Puestos a empezar la casa por el tejado, antes de echarla por la ventana, lo primero que se terminó fue la Gran Mezquita Al Fatah al Alim y una no menos impresionante catedral copta de la Natividad, en mitad de un vacío metafísico. A falta de fieles, estos fueron acarreados en autocar desde una universidad para la inauguración.
En su parte más capitalina, se descubre el parecido con el programa arquitectónico del National Mall de Washington, que firmó –aunque nunca vio– Pierre Charles L’Enfant. En Egipto, no será por falta de obeliscos. Con la diferencia de que el palacio presidencial de Al Sisi será varias veces mayor que la Casa Blanca. El Parlamento se mudará justo detrás. Antes lo harán los treinta y ocho ministerios, el primero de los cuales, el de Finanzas, a modo de piloto, ya está terminado.
No será tampoco por falta de dinero para arquitectos de relumbrón. Pero no es ese el modelo, quizás por su vulnerabilidad ante la opinión pública. La notoriedad buscada es de libro de los récords. En este caso, el rascacielos más alto de África, ochenta plantas, a cargo de CSCEC, que culminó en su día Burj Doha, un pepinillo de Jean Nouvel a mayor escala que la torre Glòries.
El signo de los tiempos es que, hasta mitad de los noventa, las ciudades satélite egipcias buscaban una salida al problema de vivienda de las clases medias y trabajadoras. Pero desde entonces, primero con Mubarak y ahora con Al Sisi, la gran escapada es para las clases más acomodadas, mientras que se abandona El Cairo a la superpoblación, los embotellamientos y la contaminación.

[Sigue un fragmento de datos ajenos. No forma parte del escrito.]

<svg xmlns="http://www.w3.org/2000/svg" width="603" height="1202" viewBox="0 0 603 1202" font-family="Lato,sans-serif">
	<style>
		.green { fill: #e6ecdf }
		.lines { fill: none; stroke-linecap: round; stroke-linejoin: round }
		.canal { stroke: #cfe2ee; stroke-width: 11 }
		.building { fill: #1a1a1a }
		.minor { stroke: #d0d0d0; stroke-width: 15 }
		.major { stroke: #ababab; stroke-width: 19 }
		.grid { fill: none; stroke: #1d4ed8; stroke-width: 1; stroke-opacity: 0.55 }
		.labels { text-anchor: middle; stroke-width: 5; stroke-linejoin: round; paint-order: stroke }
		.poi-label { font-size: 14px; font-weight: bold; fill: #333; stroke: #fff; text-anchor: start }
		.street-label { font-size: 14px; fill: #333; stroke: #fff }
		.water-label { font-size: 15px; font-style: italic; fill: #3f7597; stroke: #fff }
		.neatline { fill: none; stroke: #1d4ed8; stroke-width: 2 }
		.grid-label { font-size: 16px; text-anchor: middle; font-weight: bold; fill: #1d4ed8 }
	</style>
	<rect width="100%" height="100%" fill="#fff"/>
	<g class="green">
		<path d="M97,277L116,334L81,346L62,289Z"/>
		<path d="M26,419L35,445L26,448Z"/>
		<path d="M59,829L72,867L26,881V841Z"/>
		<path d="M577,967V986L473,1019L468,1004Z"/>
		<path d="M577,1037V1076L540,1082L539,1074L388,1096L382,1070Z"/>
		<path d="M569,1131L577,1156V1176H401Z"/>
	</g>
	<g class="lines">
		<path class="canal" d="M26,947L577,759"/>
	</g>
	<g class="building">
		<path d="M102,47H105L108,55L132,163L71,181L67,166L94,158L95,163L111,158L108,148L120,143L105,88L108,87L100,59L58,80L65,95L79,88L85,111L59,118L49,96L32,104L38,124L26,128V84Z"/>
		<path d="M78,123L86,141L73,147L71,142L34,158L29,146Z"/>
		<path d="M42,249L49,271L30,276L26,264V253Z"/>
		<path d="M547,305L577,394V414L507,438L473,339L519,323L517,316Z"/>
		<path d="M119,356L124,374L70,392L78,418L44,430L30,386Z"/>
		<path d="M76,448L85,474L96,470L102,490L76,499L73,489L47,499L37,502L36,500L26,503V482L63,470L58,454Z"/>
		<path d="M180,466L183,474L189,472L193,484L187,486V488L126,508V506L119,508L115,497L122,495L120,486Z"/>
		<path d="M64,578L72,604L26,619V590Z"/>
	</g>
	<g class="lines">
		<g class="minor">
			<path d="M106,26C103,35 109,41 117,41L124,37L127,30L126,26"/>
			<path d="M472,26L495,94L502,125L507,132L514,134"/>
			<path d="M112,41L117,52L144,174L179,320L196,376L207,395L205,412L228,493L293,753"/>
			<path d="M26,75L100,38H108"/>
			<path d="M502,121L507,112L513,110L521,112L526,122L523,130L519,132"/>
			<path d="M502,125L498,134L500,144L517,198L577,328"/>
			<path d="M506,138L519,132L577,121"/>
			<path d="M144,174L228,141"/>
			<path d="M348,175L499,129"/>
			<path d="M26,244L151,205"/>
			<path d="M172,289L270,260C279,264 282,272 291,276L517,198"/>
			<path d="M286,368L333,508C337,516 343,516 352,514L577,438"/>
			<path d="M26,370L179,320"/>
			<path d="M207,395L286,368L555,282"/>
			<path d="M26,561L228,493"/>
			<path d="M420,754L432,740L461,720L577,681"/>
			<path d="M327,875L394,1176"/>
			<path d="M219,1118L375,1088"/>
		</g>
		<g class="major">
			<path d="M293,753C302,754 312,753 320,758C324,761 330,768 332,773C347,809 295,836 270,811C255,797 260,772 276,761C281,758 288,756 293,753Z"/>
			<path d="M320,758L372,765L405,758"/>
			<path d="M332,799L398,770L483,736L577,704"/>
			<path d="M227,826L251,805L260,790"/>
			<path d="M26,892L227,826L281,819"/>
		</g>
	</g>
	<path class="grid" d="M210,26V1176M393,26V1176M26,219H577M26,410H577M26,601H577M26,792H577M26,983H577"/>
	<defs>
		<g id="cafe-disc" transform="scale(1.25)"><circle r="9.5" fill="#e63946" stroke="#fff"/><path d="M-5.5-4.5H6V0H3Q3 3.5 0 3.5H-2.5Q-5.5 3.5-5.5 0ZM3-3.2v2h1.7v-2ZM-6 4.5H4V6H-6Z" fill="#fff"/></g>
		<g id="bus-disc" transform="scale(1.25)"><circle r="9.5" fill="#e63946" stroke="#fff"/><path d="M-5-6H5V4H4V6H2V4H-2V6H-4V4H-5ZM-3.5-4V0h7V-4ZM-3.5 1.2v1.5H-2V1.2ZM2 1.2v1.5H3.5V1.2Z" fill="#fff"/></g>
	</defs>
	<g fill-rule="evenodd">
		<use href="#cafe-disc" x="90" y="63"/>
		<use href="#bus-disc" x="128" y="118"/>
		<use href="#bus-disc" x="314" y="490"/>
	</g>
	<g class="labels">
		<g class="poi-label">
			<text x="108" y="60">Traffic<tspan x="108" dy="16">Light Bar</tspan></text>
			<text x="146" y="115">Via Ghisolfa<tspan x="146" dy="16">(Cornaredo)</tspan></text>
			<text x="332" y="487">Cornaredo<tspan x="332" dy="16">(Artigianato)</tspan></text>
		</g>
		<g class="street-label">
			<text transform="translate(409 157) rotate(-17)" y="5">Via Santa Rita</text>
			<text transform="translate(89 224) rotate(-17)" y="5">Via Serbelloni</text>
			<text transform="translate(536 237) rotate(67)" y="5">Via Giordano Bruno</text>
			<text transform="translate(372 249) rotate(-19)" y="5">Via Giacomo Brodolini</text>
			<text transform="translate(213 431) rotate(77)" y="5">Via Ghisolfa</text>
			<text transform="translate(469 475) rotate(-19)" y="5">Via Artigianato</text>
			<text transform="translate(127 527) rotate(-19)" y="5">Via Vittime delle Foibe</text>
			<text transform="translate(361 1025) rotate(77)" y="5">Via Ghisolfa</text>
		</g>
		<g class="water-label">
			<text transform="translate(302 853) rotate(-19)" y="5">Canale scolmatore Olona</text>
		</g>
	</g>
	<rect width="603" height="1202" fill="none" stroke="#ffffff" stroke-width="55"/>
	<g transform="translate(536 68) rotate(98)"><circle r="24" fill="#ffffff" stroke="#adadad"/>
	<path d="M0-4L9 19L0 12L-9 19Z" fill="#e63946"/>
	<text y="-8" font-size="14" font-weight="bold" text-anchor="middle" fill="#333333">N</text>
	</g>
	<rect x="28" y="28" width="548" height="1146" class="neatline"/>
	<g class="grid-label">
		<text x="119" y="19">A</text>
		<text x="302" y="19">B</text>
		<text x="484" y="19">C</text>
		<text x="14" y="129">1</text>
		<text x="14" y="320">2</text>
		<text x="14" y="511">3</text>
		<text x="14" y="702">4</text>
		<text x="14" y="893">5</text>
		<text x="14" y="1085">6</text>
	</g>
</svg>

Las ciudades modelo promovidas por Gamal Abdel Naser y Anuar el Sadat tenían en mente al egipcio medio. Al primero se debe la cuadrícula racionalista de Ciudad Nasr –Victoria– para las clases medias, aunque luego se haya masificado. Mientras que el segundo inspiró ciudades dormitorios para estudiantes, Seis de Octubre, o familias obreras, Diez de Ramadán.
El Cairo seguirá siendo la mayor metrópoli egipcia –podría doblar su población en treinta años, de veinte a cuarenta millones–, pero se aspira a desacelerar su crecimiento. Entre los anzuelos de la nueva capital –que podría albergar cinco millones–, un Central Park de diez kilómetros, atravesado por un río artificial, con tres grandes áreas correspondientes a tres perfiles. En una, jardín botánico, campo beduino y mezquita. En otra, deporte al aire libre. Otra, ocio y restaurantes, cerca de las oficinas.
Asimismo, en el 2021, no solo se inaugurará el Gran Museo Egipcio en Guiza, sino también el Museo de la Nueva Capital Administrativa, que ya está casi a punto, con 8.500 metros cuadrados y dos obeliscos –de San Hajar– a modo de pórtico, rodeados de flores de loto y papiro. Este también alojará tesoros de su patrimonio, desde el esplendor faraónico hasta el grecorromano, islámico, otomano y copto. Un cementerio hallado recientemente, del rey Toto, ha sido trasladado allí desde Sohag.